开机仪式完成之后, 为了给摄影机开光,要进行第一场镜头的拍摄。
潘言有点想法要和谢执沟通,便从严肆身边借走了谢执,带他先去片场里面交流;史诚这次跟着严肆, 拿着严肆的围巾, 准备请他去化妆师那边换衣服。
“严哥,咱们……”
“稍等一下。
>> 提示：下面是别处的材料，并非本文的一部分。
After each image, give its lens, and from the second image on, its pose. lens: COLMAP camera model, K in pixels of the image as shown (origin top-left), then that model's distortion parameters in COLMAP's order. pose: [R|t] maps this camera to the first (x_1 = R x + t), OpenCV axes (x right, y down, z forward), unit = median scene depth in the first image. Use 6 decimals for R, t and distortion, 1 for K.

”
严肆打断了史诚的话, 径直往刚才他记下来的那台机器旁边走过去;机器边的摄影师正准备搬摄像机, 看见严肆过来, 正想搭话,却看见严肆蹲下, 在摄影机旁边将地上散落的一根红色丝带捡了起来。
严肆站起身,将乱成一团的丝带展开,看见上面一行金色的小字。
谢执许的愿望如下:“带严肆拿到第一个电影类的大奖。”
严肆轻笑, 将丝带郑重地折叠起来,收成小段, 塞进自己的衬衣口袋之中。
“知道了。”严肆转头,轻轻按了一下衬衫口袋,在心里说, “这个愿望,我来实现。”
要想实现谢执的愿望, 过程必定是艰辛的。
今年春节在二月份,开机之后每天都有花销,哪怕是春节也要继续拍摄, 大年三十的时候丽姐拽着严自珍过来看他们两位,发现严肆不知不觉中,居然瘦成了一张纸片。
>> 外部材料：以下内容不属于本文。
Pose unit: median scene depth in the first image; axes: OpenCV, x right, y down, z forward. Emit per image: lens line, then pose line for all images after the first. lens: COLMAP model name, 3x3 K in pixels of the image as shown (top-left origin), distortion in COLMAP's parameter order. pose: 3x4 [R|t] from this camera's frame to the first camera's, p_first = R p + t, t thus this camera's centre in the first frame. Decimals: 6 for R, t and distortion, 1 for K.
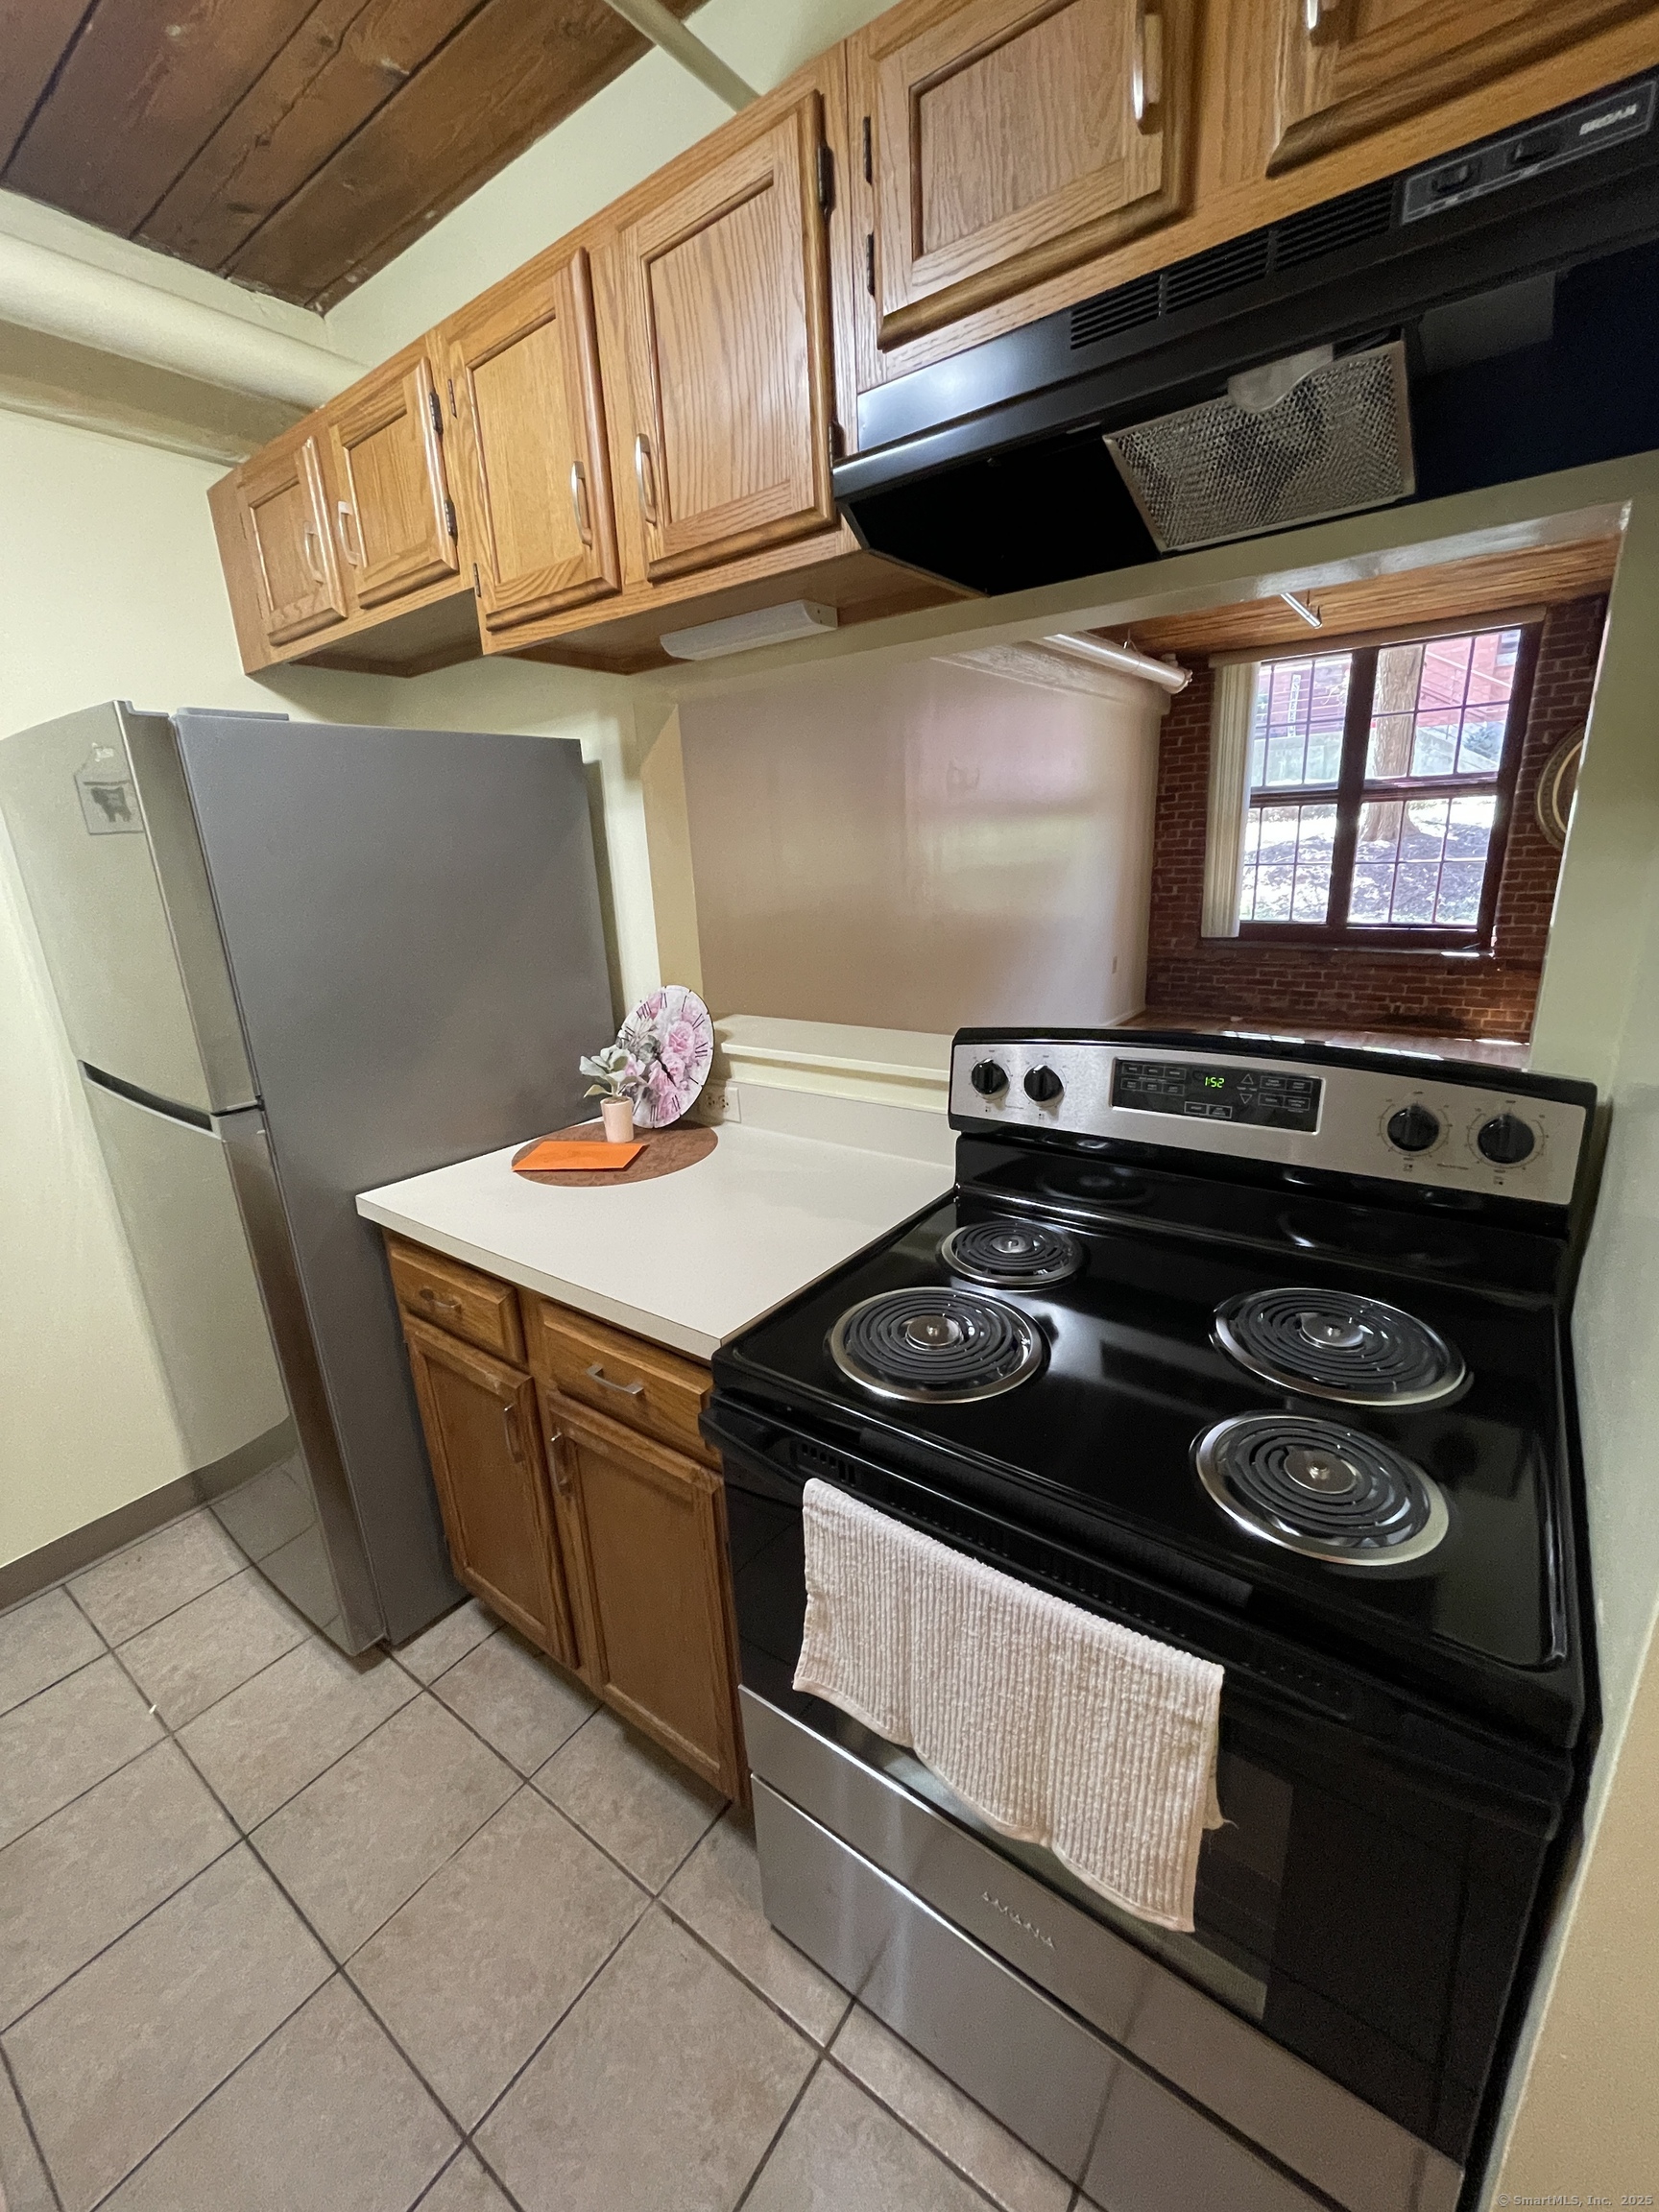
lens RADIAL K [[892.5, 0, 835.5], [0, 892.5, 1102.4], [0, 0, 1]] dist [-0.002809, -0.000026]
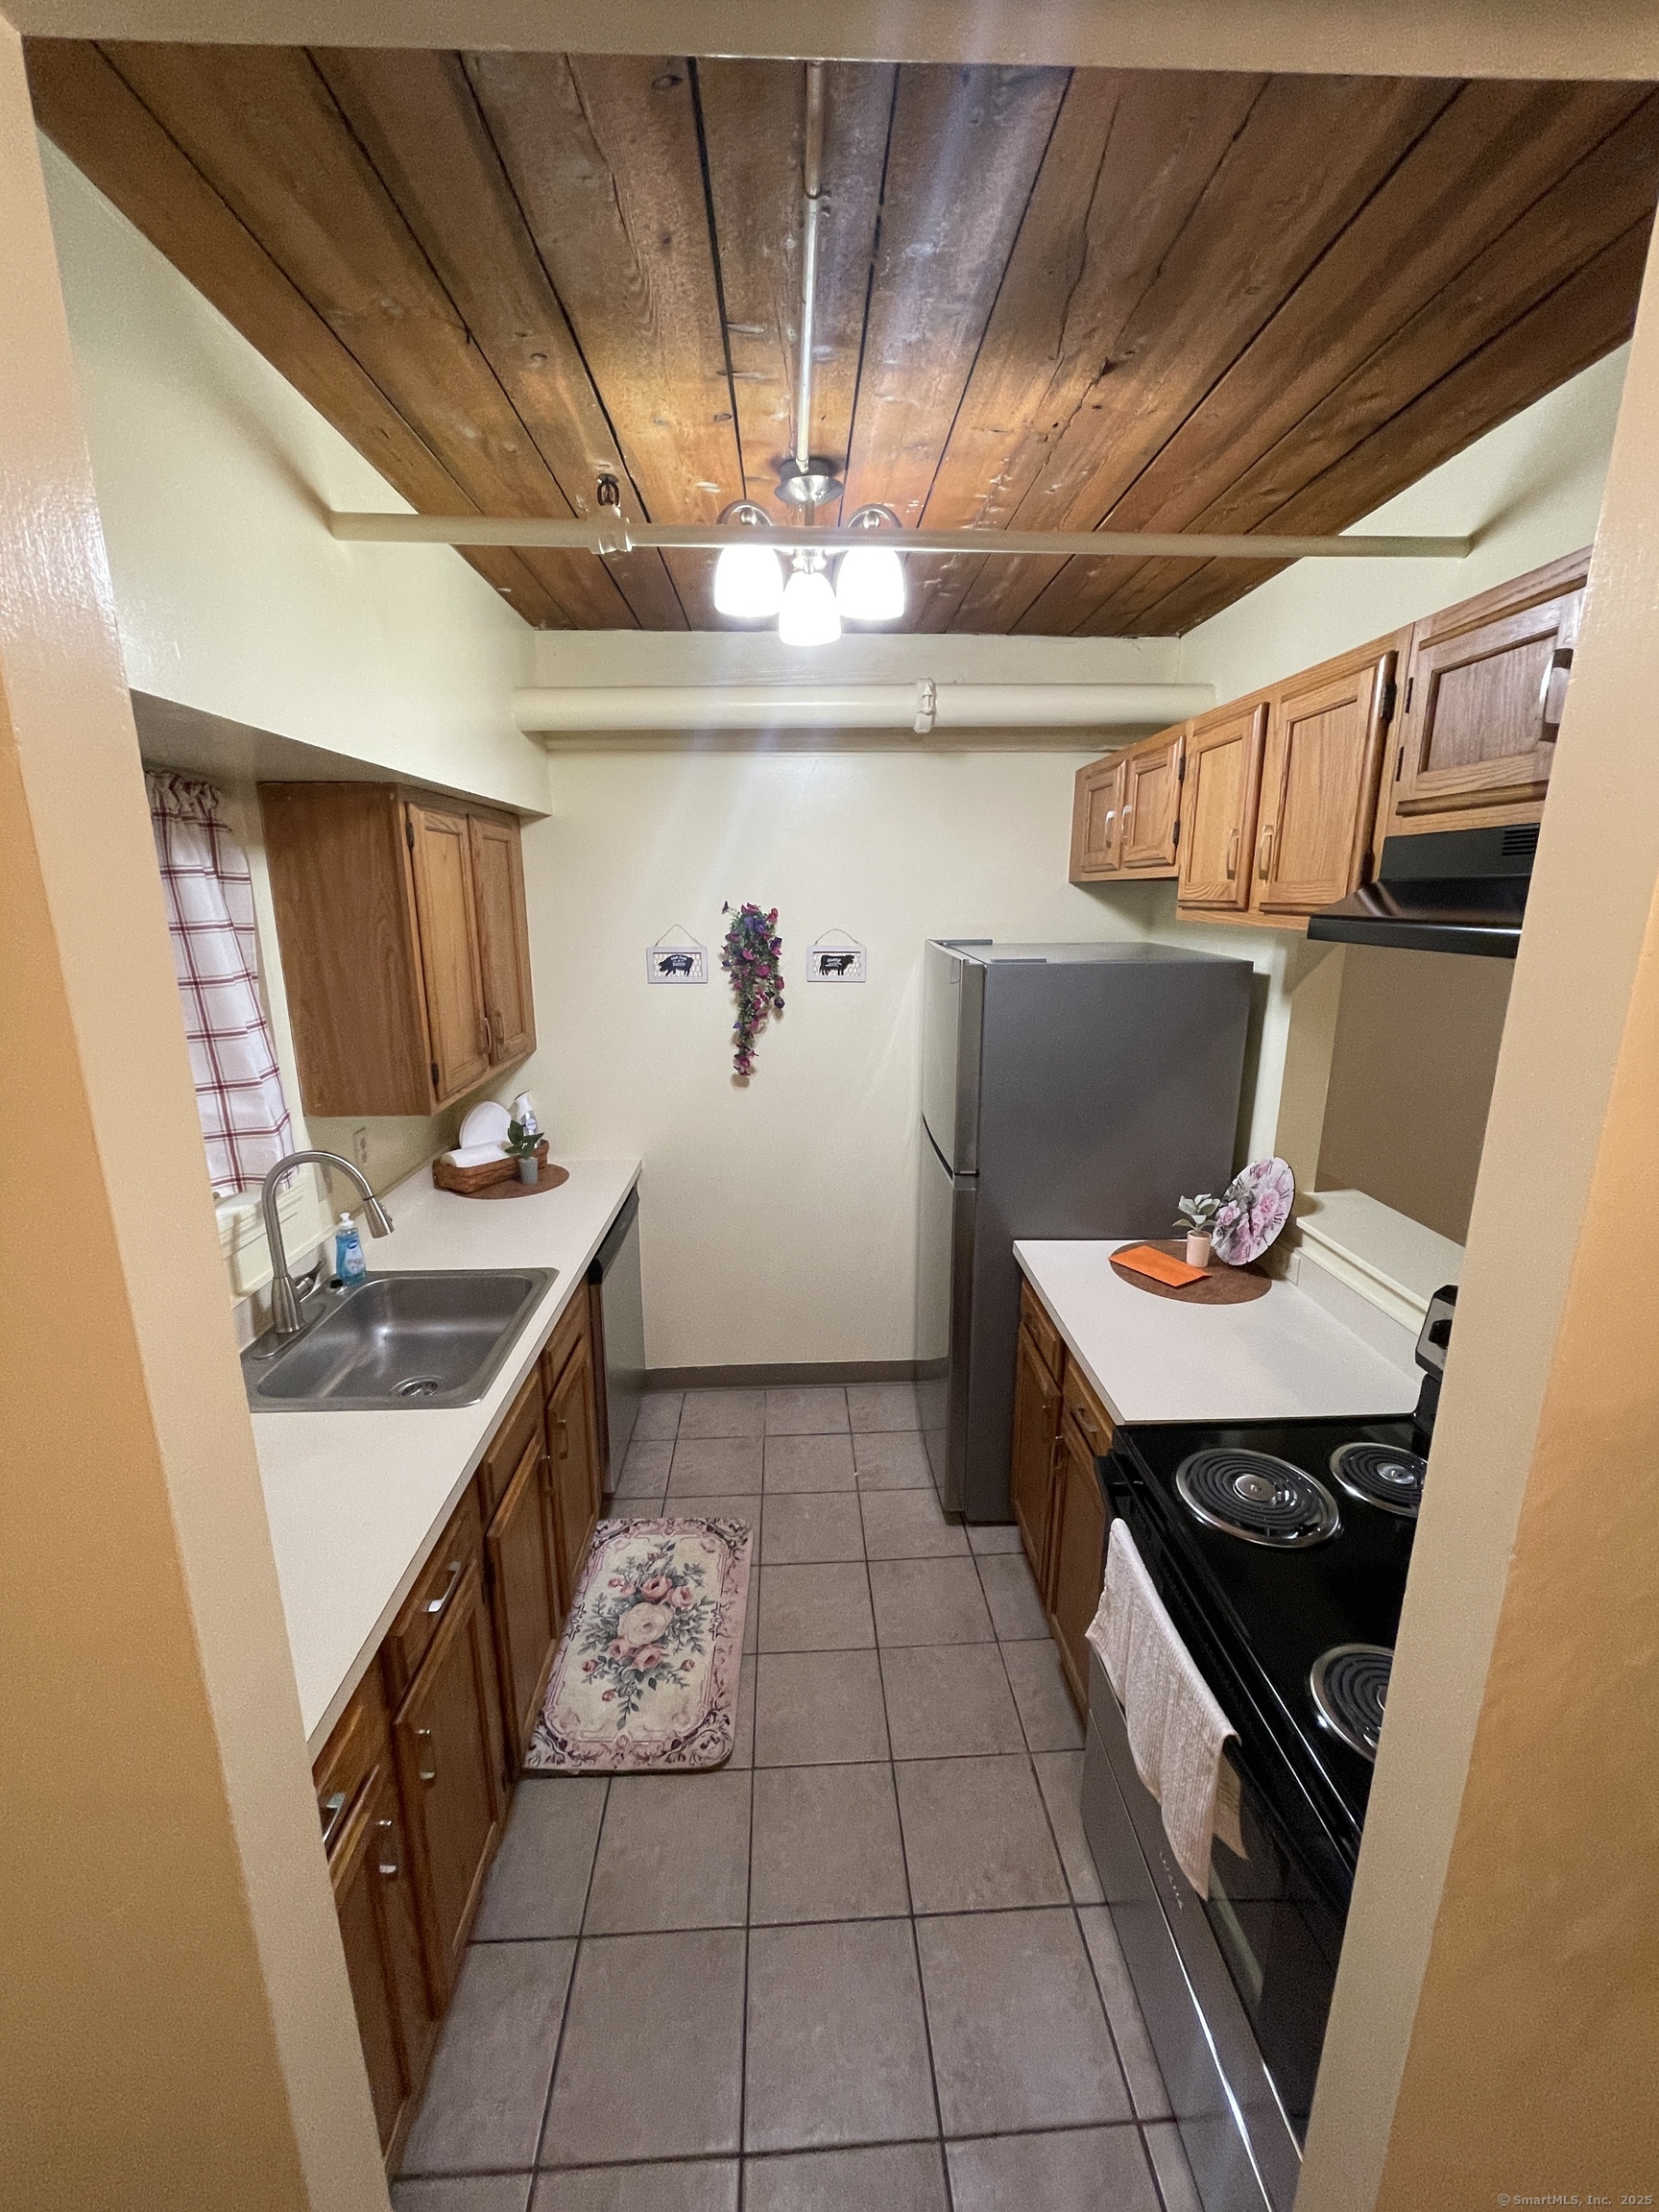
lens RADIAL K [[904.4, 0, 826.6], [0, 904.4, 1101.6], [0, 0, 1]] dist [-0.005761, -0.000525]
pose [[0.622462, 0.225007, -0.749609, 0.364699], [-0.244118, 0.965818, 0.087194, -0.172379], [0.743604, 0.128718, 0.656113, -0.308049]]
一家四口在边陲小镇吃火锅,严肆点了个清水锅,涮一点蔬菜蘸醋,除此之外什么都没吃。
谢执也陪着只吃蔬菜锅,严自珍没搭理严肆,倒是往谢执碗里夹了若干肉,最后又给他下了十几个饺子,逼他吃下去。
丽姐的注意力就更在严肆身上一些——当妈妈的还从未看到过儿子这么吃苦,不免觉得该场景非常新奇有趣,当着严肆的面儿表演了一个嫩肉片蘸麻酱料,吃得喷喷香,拉仇恨之稳当,绝对是亲妈无误。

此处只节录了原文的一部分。